→ **Problem to work on**: Each line from the one containing "волос у знаменитостей" through the last line of the records below is to be set down exactly; the rest stays out.

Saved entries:

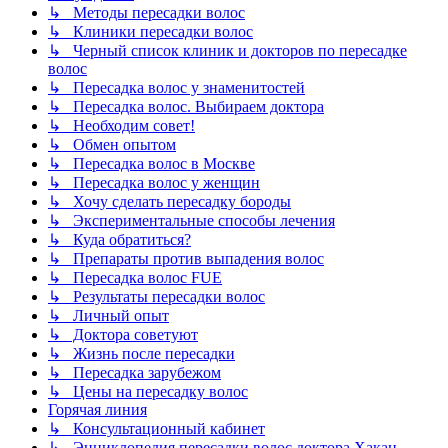
↳ Методы пересадки волос
↳ Клиники пересадки волос
↳ Черный список клиник и докторов по пересадке
волос
↳ Пересадка волос у знаменитостей
↳ Пересадка волос. Выбираем доктора
↳ Необходим совет!
↳ Обмен опытом
↳ Пересадка волос в Москве
↳ Пересадка волос у женщин
↳ Хочу сделать пересадку бороды
↳ Экспериментальные способы лечения
↳ Куда обратиться?
↳ Препараты против выпадения волос
↳ Пересадка волос FUE
↳ Результаты пересадки волос
↳ Личный опыт
↳ Доктора советуют
↳ Жизнь после пересадки
↳ Пересадка зарубежом
↳ Цены на пересадку волос
Горячая линия
↳ Консультационный кабинет
↳ Энциклопедия пересадки волос доктора Хакан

→ **Answer area**:
↳ Пересадка волос у знаменитостей
↳ Пересадка волос. Выбираем доктора
↳ Необходим совет!
↳ Обмен опытом
↳ Пересадка волос в Москве
↳ Пересадка волос у женщин
↳ Хочу сделать пересадку бороды
↳ Экспериментальные способы лечения
↳ Куда обратиться?
↳ Препараты против выпадения волос
↳ Пересадка волос FUE
↳ Результаты пересадки волос
↳ Личный опыт
↳ Доктора советуют
↳ Жизнь после пересадки
↳ Пересадка зарубежом
↳ Цены на пересадку волос
Горячая линия
↳ Консультационный кабинет
↳ Энциклопедия пересадки волос доктора Хакан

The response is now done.